Feb 25, 2009

JRuby on Rails and Development Efficiency

I've been working with JRuby for about six months now, and it has been pretty good. It has native thread support, and you have a number of different options available from the Java world.

As a deployment strategy, JRuby is pretty solid IMO. However from a development perspective it is a bit slower than MRI. The biggest one you notice is that JRuby takes a while for the JVM to warm up. This is fine if you're just running Mongrel or WEBrick or something, but when you have a bunch of small scripts or Rake tasks to run or something to play around with in irb, it is quite annoying to have to use JRuby and wait that extra few seconds for the JVM to load. Also for some reason it takes way longer for my test suite to run in JRuby than with MRI. Oh well, whatever.

Another problem is that many gems are native, and therefore not available to JRuby. At this point JRuby has enough of a following for popular gems to have a JRuby port somewhere, but the matter of finding it and getting it to work on all your developers' machines is a pain in the ass. Better to just do it once on the deployment machine(s) and be done with it. Some examples of gems that don't work in JRuby: rcov, RMagick, mysql, anything to do with datamapper. The memcache-client gem used to work, if you use version 1.5.0 it works fine but the latest one fails.
EDIT: There's been a bit of confusion by what I meant here. What I mean is that the gems in the repository do not work with JRuby, so going 'jgem install GEM' does not work, you have to find the port online. This isn't usually that difficult, but a bit more time-consuming than the standard way of doing things.

However I'd say JRuby is great for production for a few reasons. First off, it has access to native threads. I believe Ruby 1.9 uses native threads, but my Rails app currently does not work with the Ruby 1.9 available in the Ubuntu repositories and I'd rather not have to maintain a new Ruby install unless absolutely necessary.
JRuby also has access to a wider range of application servers. Mongrel works well with JRuby, and any other web server written in Ruby should work fine as well. JRuby can also be deployed as a WAR with any application server that uses WAR files. We're using Glassfish, but I think you can do it with Tomcat and others too.
Finally, JRuby has access to Java libraries. Say what you will about Java the language, there are a ton of Java libraries out there. For basic stuff, Ruby has pretty much everything it needs, but when you want to move outside of web development things get sparse quickly. Want to write an OpenOffice plugin? JRuby can do it by using OpenOffice's Java API. Want to use a NLP tool like GATE? The API is in Java. Where are things like this for Ruby?
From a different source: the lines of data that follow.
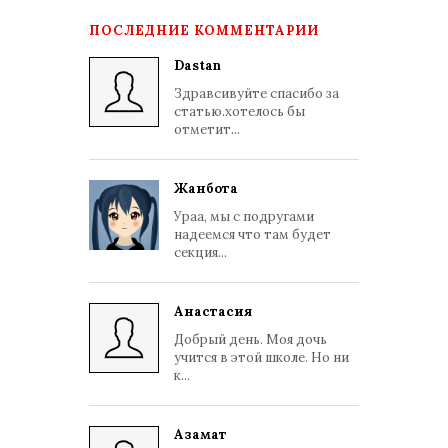
ПОСЛЕДНИЕ КОММЕНТАРИИ
Dastan
Здравсивуйте спасибо за
статью.хотелось бы
отметит...
Жанбота
Ураа, мы с подругами
надеемся что там будет
секция...
Анастасия
Добрый день. Моя дочь
учится в этой школе. Но ни
к...
Азамат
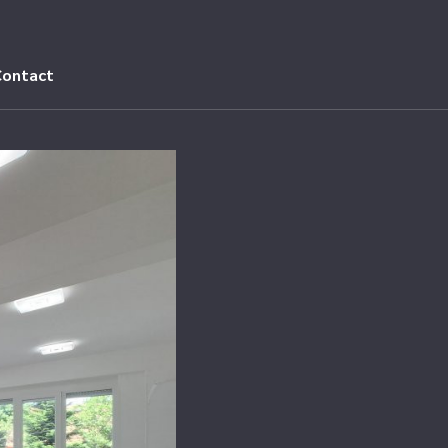
Contact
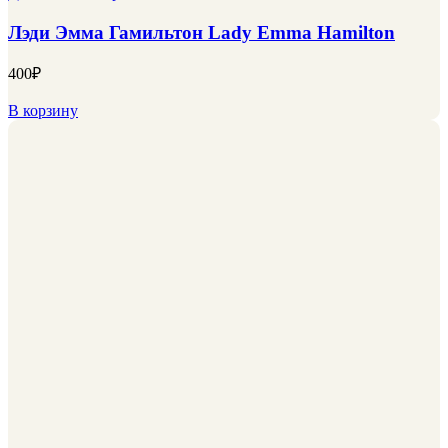
Лэди Эмма Гамильтон Lady Emma Hamilton
400
₽
В корзину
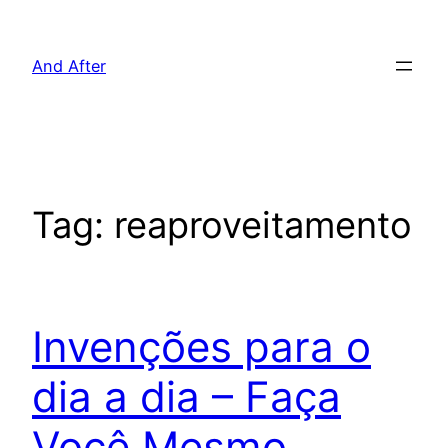
Pular
para
And After
o
conteúdo
Tag:
reaproveitamento
Invenções para o
dia a dia – Faça
Você Mesmo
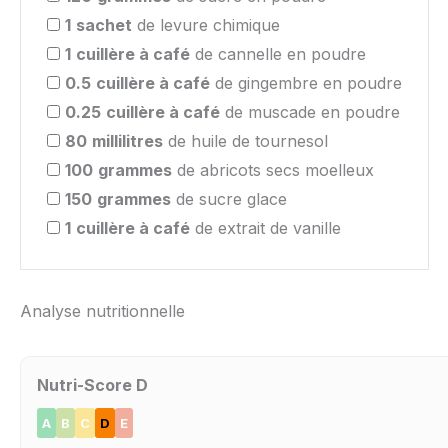
1
sachet
de levure chimique
1
cuillère à café
de cannelle en poudre
0.5
cuillère à café
de gingembre en poudre
0.25
cuillère à café
de muscade en poudre
80
millilitres
de huile de tournesol
100
grammes
de abricots secs moelleux
150
grammes
de sucre glace
1
cuillère à café
de extrait de vanille
Analyse nutritionnelle
Nutri-Score D
A
B
C
D
E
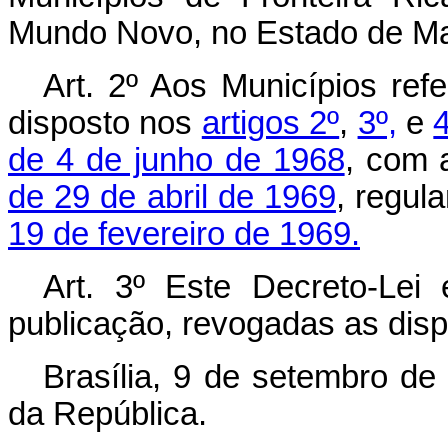
Mundo Novo, no Estado de Ma
Art
. 2º Aos Municípios refe
disposto nos
artigos 2º
,
3º,
e
4
de 4 de junho de 1968
, com 
de 29 de abril de 1969
, regul
19 de fevereiro de 1969.
Art
. 3º Este Decreto-Lei
publicação, revogadas as disp
Brasília, 9 de setembro de
da República.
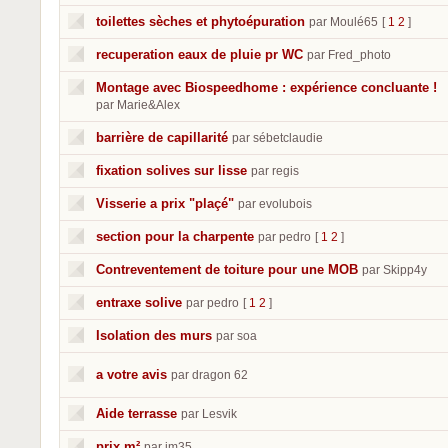
toilettes sèches et phytoépuration
par Moulé65
[
1
2
]
recuperation eaux de pluie pr WC
par Fred_photo
Montage avec Biospeedhome : expérience concluante !
par Marie&Alex
barrière de capillarité
par sébetclaudie
fixation solives sur lisse
par regis
Visserie a prix "plaçé"
par evolubois
section pour la charpente
par pedro
[
1
2
]
Contreventement de toiture pour une MOB
par Skipp4y
entraxe solive
par pedro
[
1
2
]
Isolation des murs
par soa
a votre avis
par dragon 62
Aide terrasse
par Lesvik
prix m²
par jm35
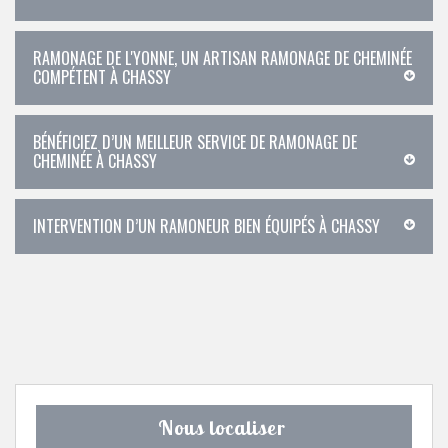
RAMONAGE DE L'YONNE, UN ARTISAN RAMONAGE DE CHEMINÉE
COMPÉTENT À CHASSY
BÉNÉFICIEZ D’UN MEILLEUR SERVICE DE RAMONAGE DE
CHEMINÉE À CHASSY
INTERVENTION D’UN RAMONEUR BIEN ÉQUIPÉS À CHASSY
Nous localiser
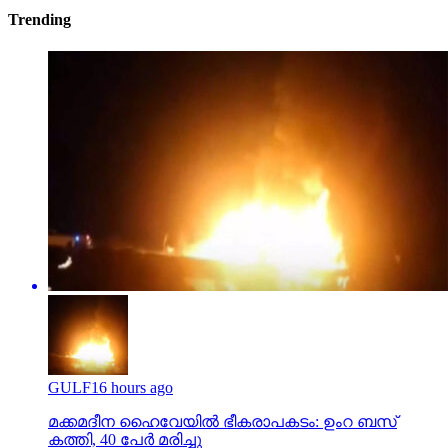
Trending
GULF
16 hours ago
മക്കമദീന ഹൈവേയില്‍ ഭീകരാപകടം: ഉംറ ബസ്
കത്തി, 40 പേര്‍ മരിച്ചു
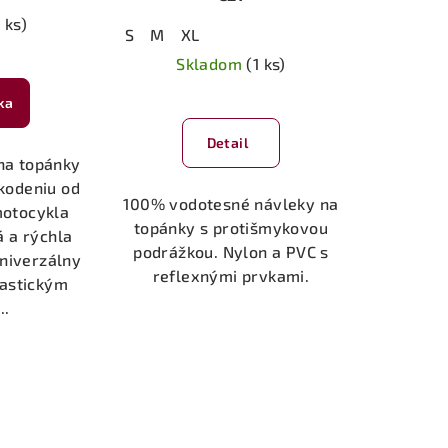
 ks)
S
M
XL
Skladom
(1 ks)
ka
Detail
na topánky
škodeniu od
100% vodotesné návleky na
motocykla
topánky s protišmykovou
 a rýchla
podrážkou. Nylon a PVC s
niverzálny
reflexnými prvkami.
lastickým
..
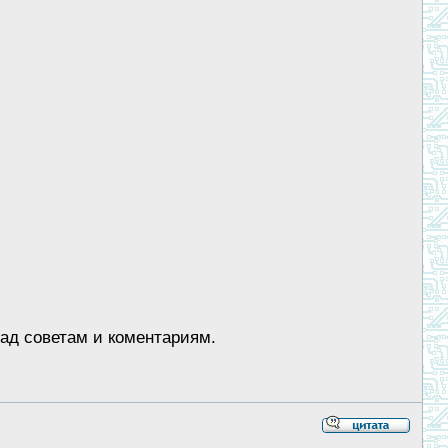
рад советам и коментариям.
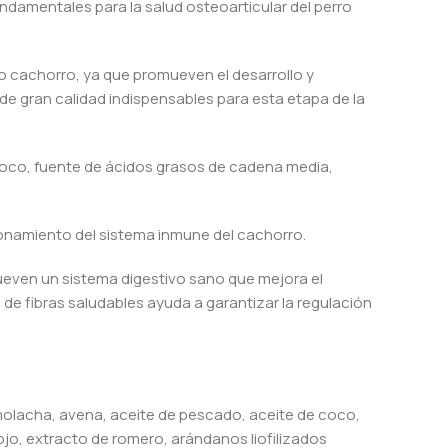
undamentales para la salud osteoarticular del perro
o cachorro, ya que promueven el desarrollo y
 de gran calidad indispensables para esta etapa de la
 coco, fuente de ácidos grasos de cadena media,
ionamiento del sistema inmune del cachorro.
ueven un sistema digestivo sano que mejora el
de fibras saludables ayuda a garantizar la regulación
emolacha, avena, aceite de pescado, aceite de coco,
nojo, extracto de romero, arándanos liofilizados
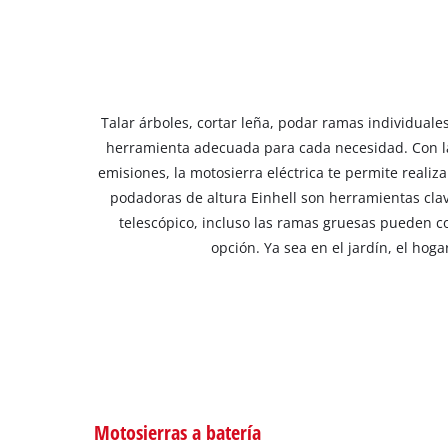
Talar árboles, cortar leña, podar ramas individuale
herramienta adecuada para cada necesidad. Con la 
emisiones, la motosierra eléctrica te permite realiz
podadoras de altura Einhell son herramientas cla
telescópico, incluso las ramas gruesas pueden co
opción. Ya sea en el jardín, el hog
Motosierras a batería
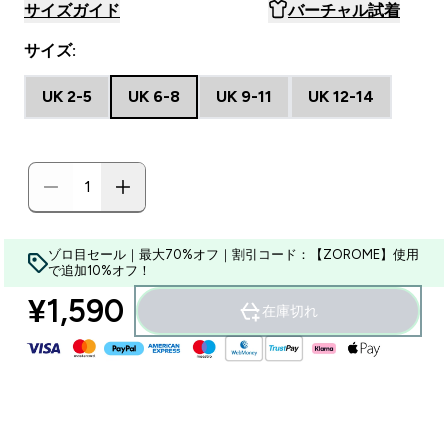
サイズガイド
バーチャル試着
サイズ:
UK 2-5
UK 6-8
UK 9-11
UK 12-14
ゾロ目セール｜最大70%オフ｜割引コード：【ZOROME】使用
で追加10%オフ！
¥1,590‎
在庫切れ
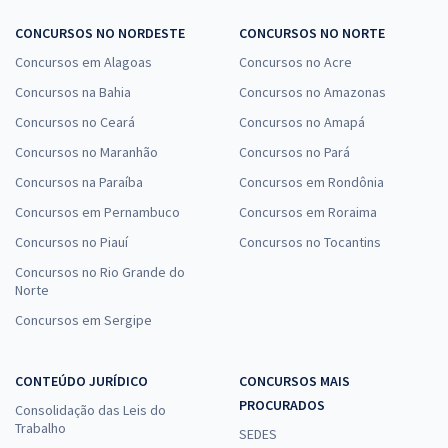
CONCURSOS NO NORDESTE
CONCURSOS NO NORTE
Concursos em Alagoas
Concursos no Acre
Concursos na Bahia
Concursos no Amazonas
Concursos no Ceará
Concursos no Amapá
Concursos no Maranhão
Concursos no Pará
Concursos na Paraíba
Concursos em Rondônia
Concursos em Pernambuco
Concursos em Roraima
Concursos no Piauí
Concursos no Tocantins
Concursos no Rio Grande do
Norte
Concursos em Sergipe
CONTEÚDO JURÍDICO
CONCURSOS MAIS
PROCURADOS
Consolidação das Leis do
Trabalho
SEDES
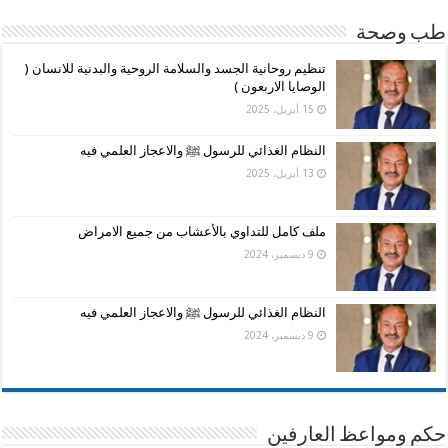
طب وصحة
تنظيم روحانية الجسد والسلامة الروحية والبدنية للانسان (
الوصايا الاربعون )
15 أبريل، 2025
النظام الغذائي للرسول ﷺ والاعجاز العلمي فيه
13 أبريل، 2025
ملف كامل للتداوي بالأعشاب من جميع الامراض
9 ديسمبر، 2024
النظام الغذائي للرسول ﷺ والاعجاز العلمي فيه
9 ديسمبر، 2024
حكم ومواعظ العارفين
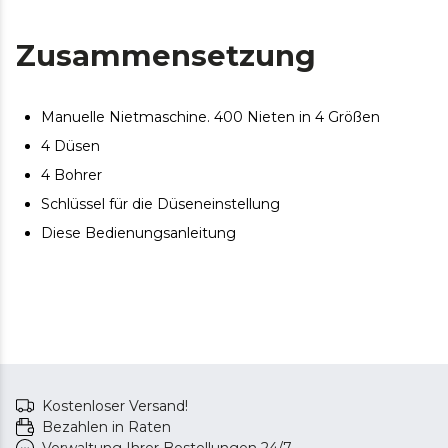
Zusammensetzung
Manuelle Nietmaschine. 400 Nieten in 4 Größen
4 Düsen
4 Bohrer
Schlüssel für die Düseneinstellung
Diese Bedienungsanleitung
Kostenloser Versand!
Bezahlen in Raten
Verwaltung Ihrer Bestellungen 24/7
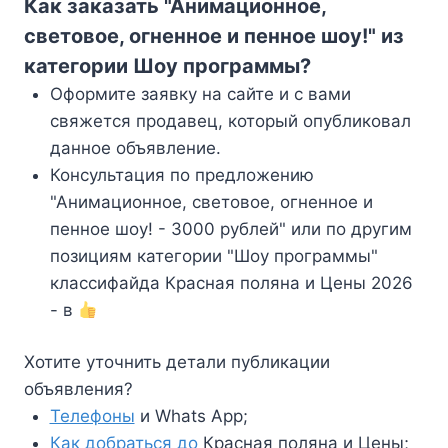
Как заказать "Анимационное,
световое, огненное и пенное шоу!" из
категории Шоу программы?
Оформите заявку на сайте и с вами
свяжется продавец, который опубликовал
данное объявление.
Консультация по предложению
"Анимационное, световое, огненное и
пенное шоу! - 3000 рублей" или по другим
позициям категории "Шоу программы"
классифайда Красная поляна и Цены 2026
- в
Хотите уточнить детали публикации
объявления?
Телефоны
и Whats App;
Как добраться до
Красная поляна и Цены;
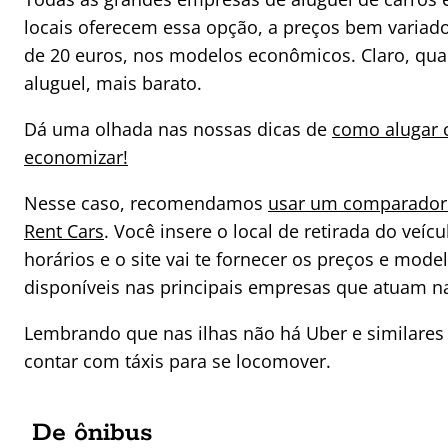
locais oferecem essa opção, a preços bem variados
de 20 euros, nos modelos econômicos. Claro, qu
aluguel, mais barato.
Dá uma olhada nas nossas dicas de
como alugar 
economizar!
Nesse caso, recomendamos
usar um comparador 
Rent Cars
. Você insere o local de retirada do veícu
horários e o site vai te fornecer os preços e mode
disponíveis nas principais empresas que atuam na
Lembrando que nas ilhas não há Uber e similare
contar com táxis para se locomover.
De ônibus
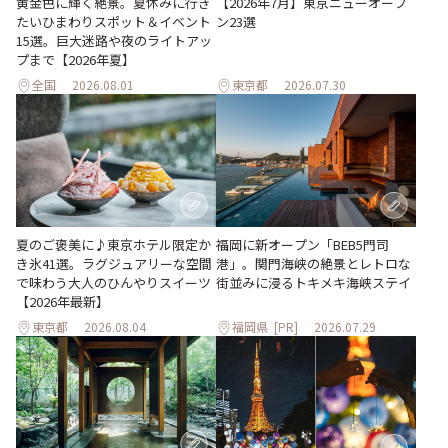
黄金色に輝く絶景。夏休みに行き
【2026年7月】東京ニューオープ
たいひまわりスポット＆イベント
ン23選
15選。巨大迷路や夜のライトアッ
プまで【2026年夏】
全国
2026.08.01
東京都
2026.07.30
夏のご褒美に♪東京ホテル限定か
福岡に新オープン「BEB5門司
き氷41選。ラグジュアリーな空間
港」。関門海峡の絶景とレトロな
で味わう大人のひんやりスイーツ
街並みに浸るトキメキ海峡ステイ
【2026年最新】
東京都
2026.08.04
福岡県
[PR]
2026.07.29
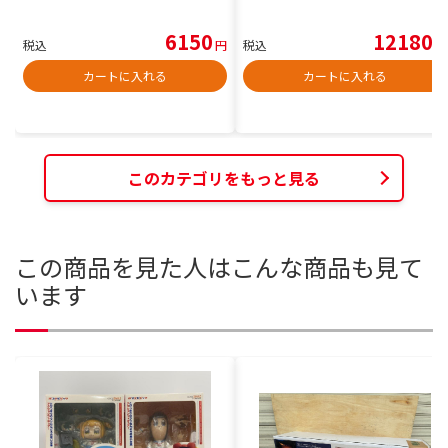
6150
12180
税込
円
税込
円
カートに入れる
カートに入れる
このカテゴリをもっと見る
この商品を見た人はこんな商品も見て
います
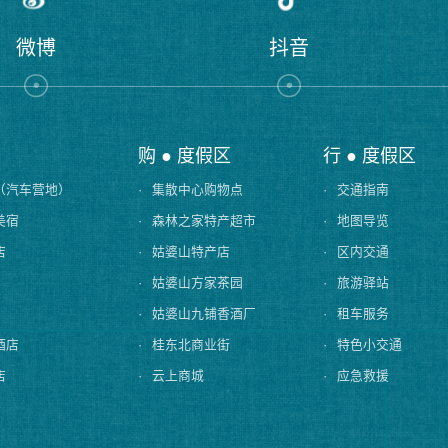
微博
抖音
购 ● 度假区
行 ● 度假区
（汽车营地）
·
集散中心购物点
·
交通指南
美宿
·
森林之家特产超市
·
地图导览
店
·
姑婆山特产店
·
区内交通
·
姑婆山方家茶园
·
旅游驿站
·
姑婆山九铺香酒厂
·
租车服务
酒店
·
桂东北商业街
·
特色小交通
店
·
云上商城
·
应急救援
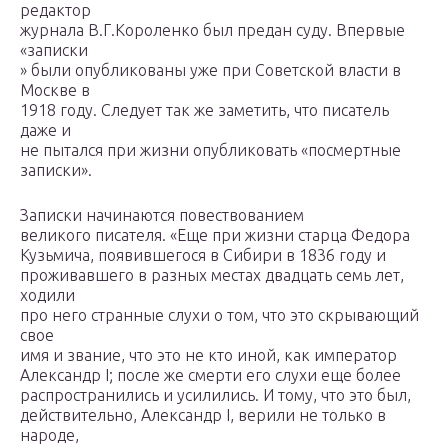
редактор
журнала В.Г.Короленко был предан суду. Впервые
«записки
» были опубликованы уже при Советской власти в
Москве в
1918 году. Следует так же заметить, что писатель
даже и
не пытался при жизни опубликовать «посмертные
записки».
Записки начинаются повествованием
великого писателя. «Еще при жизни старца Федора
Кузьмича, появившегося в Сибири в 1836 году и
проживавшего в разных местах двадцать семь лет,
ходили
про него странные слухи о том, что это скрывающий
свое
имя и звание, что это не кто иной, как император
Александр I; после же смерти его слухи еще более
распространились и усилились. И тому, что это был,
действительно, Александр I, верили не только в
народе,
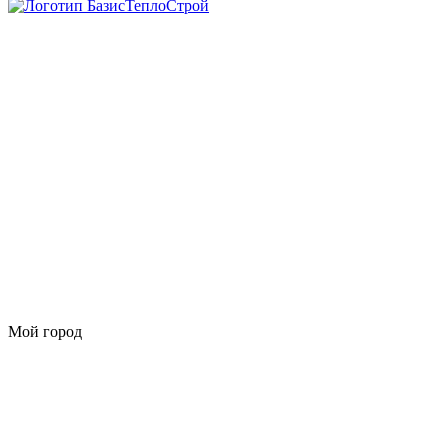
Мой город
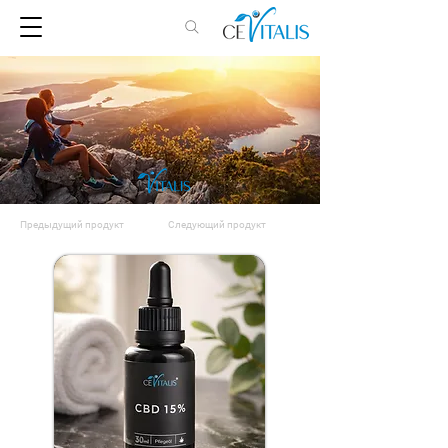
Предыдущий продукт
Следующий продукт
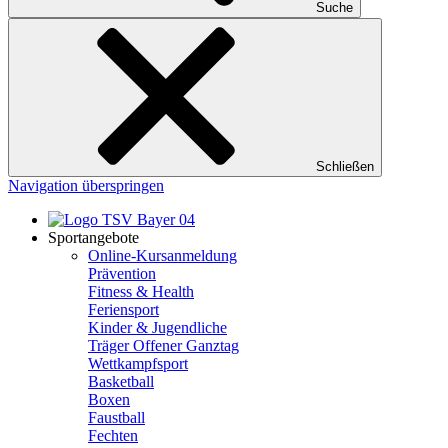
Suche
Schließen
Navigation überspringen
Sportangebote
Online-Kursanmeldung
Prävention
Fitness & Health
Feriensport
Kinder & Jugendliche
Träger Offener Ganztag
Wettkampfsport
Basketball
Boxen
Faustball
Fechten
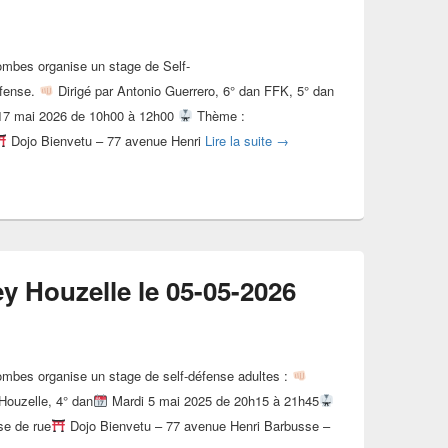
ombes organise un stage de Self-
fense.
Dirigé par Antonio Guerrero, 6° dan FFK, 5° dan
7 mai 2026 de 10h00 à 12h00
Thème :
Stage karaté #KarateDefense 
Dojo Bienvetu – 77 avenue Henri
Lire la suite
→
y Houzelle le 05-05-2026
ombes organise un stage de self-défense adultes :
 Houzelle, 4° dan
Mardi 5 mai 2025 de 20h15 à 21h45
se de rue
Dojo Bienvetu – 77 avenue Henri Barbusse –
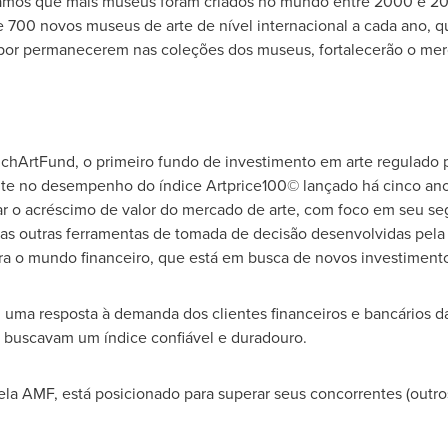
vamos que mais museus foram criados no mundo entre 2000 e 20
de 700 novos museus de arte de nível internacional a cada ano, q
, por permanecerem nas coleções dos museus, fortalecerão o mer
nchArtFund, o primeiro fundo de investimento em arte regulado 
ente no desempenho do índice Artprice100© lançado há cinco an
car o acréscimo de valor do mercado de arte, com foco em seu s
 as outras ferramentas de tomada de decisão desenvolvidas pela 
ra o mundo financeiro, que está em busca de novos investiment
i uma resposta à demanda dos clientes financeiros e bancários da
e buscavam um índice confiável e duradouro.
a AMF, está posicionado para superar seus concorrentes (outro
Anyway, IMO ideal setup is:
development - Ruby, unless you're using some Java libraries like I mentioned above
production - JRuby
This may change as Ruby 1.9 gets better, but at the moment I'm liking the above setup.

5 comments:

sundog said...

I'm doing exactly the same thing. MRI Ruby/Mongrel in Cygwin in Windows for development and JRuby in a WAR file in Tomcat for Production.

Bradford K Hull said...

What's this about "rspec won't run in jruby"? Rspec _comes_ with Jruby since about 1.1. You need to check more sources, there are a lot of things that have been hooked up, especially since the benchmarks showed Jruby to be 2.5-3 times faster than MRI (until 1.9 came out).

Rob Britton said...

@fiddlerBrad: I'll have to rephrase. What I meant to say is that these gems don't work by going 'jgem install gemname'.
Rspec comes with JRuby? Not that I'm aware of. I had to manually install the gem from source with JRuby 1.1.6.

And no, JRuby is not 2.5-3 times faster than MRI. The benchmarks you might find by googling may say so, but I work with both every day and for a more complex web app, JRuby is definitely not 2.5-3 times faster, in fact in many cases even after the JVM warms up JRuby runs 2.5-3 times slower than MRI, at least based on the profiling I've done with my application.

Rob Britton said...

@fiddlerBrad: Ah, I see rspec there now. My mistake, thanks!

Unknown said...

I'm the maintainer of DataMapper, and I'm not sure what problems you had installing it, but I can confirm all of its specs should pass with JRuby. They even pass with MRI 1.9.1, and JRuby in --1.9 mode.

We've been testing each gem release against JRuby and 1.9 for at least the last month. If you are having problems with it please report it to me directly, or on irc/freenode (I'm dkubb) or file a ticket at http://is.gd/aa86. To my knowledge there are no outstanding JRuby related tickets.

You may be having problems using one of the 3 RDBMS based adapters, which rely on drivers from the DataObjects project. Those drivers we originally written for MRI 1.8 / 1.9 and haven't been ported to JRuby yet -- although there is some work being done on this (more help is probably needed though).

Altogether there's about 25-30 adapters for DataMapper, and I only know of 4 that are based on MRI-only libraries, so DM should work fine with JRuby. Granted, the RDBMS adapters are probably the ones in the most demand, but there's even a dm-jdbc-adapter available, although I haven't personally tested it yet.